Anahtar Parti Muğla İl Başkanı Ömer Kızılkaya, Çevre, Şehircilik, Afet ve Su Politikaları İl Başkanı Jeoloji Mühendisi Şevki Tamtabak ile yaptığı açıklamada, art arda yaşanan depremlerin ardından kentsel dönüşümün Türkiye için bir beka meselesi haline geldiğini söyledi.
Kızılkaya, 23–28 Nisan tarihlerinde Marmara Bölgesi’nde meydana gelen depremlerle birlikte Elazığ, Malatya ve Kütahya gibi illerde yaşanan sarsıntıların ardından, Türkiye genelinde yaklaşık 6 milyon riskli bağımsız bölüm bulunduğunu hatırlattı.
Depremin değil, ihmallerin öldürdüğünü vurgulayan Kızılkaya, “Kentsel dönüşüm artık ertelenemez. Gecikmeye ne vaktimiz ne de tahammülümüz var.” dedi.
Afetlerin yalnızca depremlerle sınırlı olmadığını belirten Tamtabak ise Ege Bölgesi’nde yer alan Muğla’nın Türkiye’nin en fazla orman alanına sahip illerinden biri olduğunu, yaz aylarında çıkan yangınların sadece doğal yaşamı değil, yerleşim alanlarını da tehdit ettiğini ifade etti.
Marmara’daki deprem risklerinin yanı sıra Ege ve Akdeniz bölgelerinin de hem deprem hem de yangınlara karşı savunmasız olduğunu belirten Kızılkaya, “Bu tablo, yıllardır ertelenen ve her afetle birlikte yüzleştiğimiz büyük bir ihmalin göstergesidir” diye konuştu.
“MUHALEFETTEYİZ AMA SESSİZ KALAMAYIZ”
Kentsel dönüşümün siyasi değil, hayati bir mesele olduğunu vurgulayan Kızılkaya, “Biz Anahtar Parti olarak muhalefetteyiz ama bu konuda sessiz kalamayız. Çünkü bu sadece bir bina meselesi değil, doğrudan milletimizin can güvenliğiyle ilgilidir” ifadelerini kullandı.

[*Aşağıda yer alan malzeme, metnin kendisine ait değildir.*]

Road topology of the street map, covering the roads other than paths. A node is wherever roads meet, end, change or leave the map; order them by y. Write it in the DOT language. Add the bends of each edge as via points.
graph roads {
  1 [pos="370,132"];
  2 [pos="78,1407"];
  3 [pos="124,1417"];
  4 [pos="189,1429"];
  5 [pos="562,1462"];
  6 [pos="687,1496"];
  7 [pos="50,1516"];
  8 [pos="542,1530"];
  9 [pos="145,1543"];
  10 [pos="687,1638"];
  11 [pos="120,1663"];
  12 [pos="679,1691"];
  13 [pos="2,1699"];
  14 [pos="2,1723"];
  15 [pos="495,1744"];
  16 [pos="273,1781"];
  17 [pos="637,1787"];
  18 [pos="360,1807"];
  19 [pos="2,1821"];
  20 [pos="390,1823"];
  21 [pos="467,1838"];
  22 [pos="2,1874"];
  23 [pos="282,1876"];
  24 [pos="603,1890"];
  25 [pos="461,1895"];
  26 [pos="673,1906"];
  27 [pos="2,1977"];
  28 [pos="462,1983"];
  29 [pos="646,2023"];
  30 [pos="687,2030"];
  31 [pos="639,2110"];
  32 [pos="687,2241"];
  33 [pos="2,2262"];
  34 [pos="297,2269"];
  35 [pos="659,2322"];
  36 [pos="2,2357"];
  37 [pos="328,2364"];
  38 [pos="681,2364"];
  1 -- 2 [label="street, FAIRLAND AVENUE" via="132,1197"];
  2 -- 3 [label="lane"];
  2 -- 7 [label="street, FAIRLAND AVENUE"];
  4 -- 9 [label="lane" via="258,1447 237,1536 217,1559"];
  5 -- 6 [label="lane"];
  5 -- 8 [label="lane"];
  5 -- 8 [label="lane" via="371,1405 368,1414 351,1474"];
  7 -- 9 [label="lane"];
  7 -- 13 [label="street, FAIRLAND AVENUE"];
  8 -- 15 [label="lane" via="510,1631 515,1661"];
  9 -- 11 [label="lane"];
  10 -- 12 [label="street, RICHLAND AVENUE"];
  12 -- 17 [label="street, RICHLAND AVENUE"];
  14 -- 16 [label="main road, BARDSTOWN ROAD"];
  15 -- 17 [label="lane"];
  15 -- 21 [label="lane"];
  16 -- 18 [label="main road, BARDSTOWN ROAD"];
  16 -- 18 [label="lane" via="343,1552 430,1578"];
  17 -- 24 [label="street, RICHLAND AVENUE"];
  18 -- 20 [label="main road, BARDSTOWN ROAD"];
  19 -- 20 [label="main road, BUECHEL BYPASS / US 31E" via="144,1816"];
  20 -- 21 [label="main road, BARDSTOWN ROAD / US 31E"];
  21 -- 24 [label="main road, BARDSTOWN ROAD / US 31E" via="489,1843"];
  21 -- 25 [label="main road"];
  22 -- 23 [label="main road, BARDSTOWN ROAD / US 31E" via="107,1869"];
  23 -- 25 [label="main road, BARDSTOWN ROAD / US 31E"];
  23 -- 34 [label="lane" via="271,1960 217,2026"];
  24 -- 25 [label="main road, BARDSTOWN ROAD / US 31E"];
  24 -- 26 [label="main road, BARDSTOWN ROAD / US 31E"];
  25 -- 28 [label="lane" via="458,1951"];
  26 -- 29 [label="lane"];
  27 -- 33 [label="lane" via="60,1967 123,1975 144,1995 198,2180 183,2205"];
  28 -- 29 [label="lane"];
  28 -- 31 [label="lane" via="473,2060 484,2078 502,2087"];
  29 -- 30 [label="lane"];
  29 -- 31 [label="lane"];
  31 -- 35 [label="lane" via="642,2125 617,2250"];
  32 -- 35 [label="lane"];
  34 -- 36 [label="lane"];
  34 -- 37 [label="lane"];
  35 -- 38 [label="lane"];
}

12 MADDELİK DÖNÜŞÜM ÖNERİSİ
Açıklamada, Anahtar Parti’nin kentsel dönüşüme yönelik somut çözüm önerileri de sıralandı:
“Kentsel dönüşümde harçlardan yüzde 100 muafiyet uygulanmalı.
Ruhsat süreçleri hızlandırılmalı.
Mal ve hizmetlerde KDV oranı yüzde 1’e indirilmeli.
Alım satımlar, ekspertiz raporlarıyla belirlenen gerçek değer üzerinden tapuya tescil edilmeli.
Vatandaşa verilen hibe ve kredi miktarları artırılmalı, faiz oranları düşürülmeli.
Standart taslak sözleşme modelleri oluşturulmalı.
2000 yılı öncesi binalar için kiralamalarda “riskli değildir” raporu zorunlu olmalı.
Ada bazlı dönüşüm teşvikleriyle otopark ve yeşil alanlar artırılmalı.
Metruk binalar kamulaştırılmalı.
Tersine göç teşvik edilmeli, istihdam Anadolu’ya yayılmalı.
2025 yılı “Dönüşüm Yılı” ilan edilmeli.
Kamu-özel sektör iş birliği ile finansal ve yapısal dönüşüm desteklenmeli.
Artık ‘Ne zaman’ değil, ‘ne kadar hazırız’ sorulmalı”
Açıklamanın sonunda konuşan Kızılkaya, “Bugün artık ‘deprem ne zaman olur?’ sorusunu değil, ‘depreme ne kadar hazırız?’ sorusunu sorma zamanıdır.” ifadesini kullandı.
Kızılkaya ve Tamtabak, çözümün bilimsel temellere dayanması gerektiğini belirterek, kamuoyunu duyarlılığa ve iktidarı göreve çağırdı.